サリの案内で、マリーはケインとアイリが逢瀬している現場に向かった。
「ねぇ、ケイン?私とも愛し合ったのに、どういうことなの?」
大きな声ではないが、何故か聴き逃がせない声質に飛び上がるケインとアイリ。アイリは恐怖に泣きそうになって正座する。
イケメンとの天国から、女と男の修羅場という地獄に理解が追い付いていないようだ。ケインも状況は理解は出来ていないが、バレたという事には気が付いている。
「えっと、愛してるぞ」
人間テンパると余計に事態を悪化させるものだ。ケインはマリーの怒りの火に油を注いでしまう。
「それは誰をかしら?ねぇアイリは、どう思う?」
「ヒッ!!あぅえっ、あのあの」
元々押しに弱くて流され易いタイプのアイリにとってマリーの質問は最悪だ。どう答えても殺されそうな気がして上手く喋れない。
「アイリでもサリでもいいんだけどさ、三股はダメだと思わない?」
これ幸いと頷くアイリと、墓穴を掘ったケインは青ざめて、合体するほど近かった二人の心の距離感が広がって行く。
「ケイン他に言う事はないの?」
「すまない!俺が悪かった!許してくれ!」
英雄色を好む。強くてモテる男がハーレム願望を実行するなんてよくある話だろう。だがケインはちょっと弱かった。村人の域を出るものではないからだ。
「そう、なら歯を食いしばれ!耐えたら許したげるわ」
「すまない!」
顔面にビンタを覚悟して歯を食いしばるケイン。しかしマリーは冒険者志望で、実戦経験もかなりある。情け容赦なく鋭い回し蹴りをケインの左腹に突き立てる。

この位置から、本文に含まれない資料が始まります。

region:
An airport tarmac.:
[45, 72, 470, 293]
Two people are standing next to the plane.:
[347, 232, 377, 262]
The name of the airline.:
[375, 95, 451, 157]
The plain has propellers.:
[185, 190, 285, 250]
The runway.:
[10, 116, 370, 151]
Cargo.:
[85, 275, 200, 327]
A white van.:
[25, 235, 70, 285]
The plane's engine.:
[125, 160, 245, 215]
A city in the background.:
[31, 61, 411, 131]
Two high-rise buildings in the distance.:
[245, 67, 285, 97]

それはどこかの、急所に吸い込まれる様な攻撃を放ち、全て避けてしまう天才の如くケインのある内臓を狙い完璧に捉えた。それは胃だ。
「グェ〜!?ゲホゲホ!!ゲホゲホ」
胃が圧迫されて中身が逆流するも何とか飲み込む事に成功する。しかしマリーの攻撃は終わらない。鳩尾にマリーはアッパーカットな拳を叩き込む。
「フッガッ」
呼吸困難に陥り視界が明点するケイン。
「三股とか誰が許すと思ってんのよ!死ね」
止めのマリーのフックがケインの顎に当たるとそのまま振り抜かれる。ケインは脳を揺さぶりれて脳震盪を起こしてぶっ倒れた。
「「・・・」」
魔物の脅威が身近な世界だけに戦闘を全くしたことも見たこともない人を探す事は難しい世界だ。それでもマリーのキレッキレの連続攻撃は恐れるに十分だった。
「マリーと結婚するのは大変そうね」
こくこくとサリの呟きにアイリは、頷いた。
「弱すぎてあんまりスッキリしないわ。あっ、二人とも今がケインにやり返すチャンスよ?」
「あはは、とりあえず起きたら殴るわ」
ケインはサリにも殴られることが確定した。
「私はいいです。ケインの防御力には私の攻撃なんて効かないだろうし」
「ふーん、まぁ好きにしないよ。私は魔法でもぶっ放してくるわ」
マリーは歩き去った。残された二人は嵐のようなマリーに振り回されただけだった。そしてアイリは服を着ると、気絶してるケインを僅かに見て考えてサリに視線を送る。
「私もこいつと愛し合ったわよ。誰が本命なのかしらね?」
「たぶんマリーですよね?冒険者になるのはマリーとだし」
「そんな気がするわね。ムカつくけど、起きそうにないし放置しかないわね」
こうして自業自得とはいえあんまりな扱いを受けるケインであった。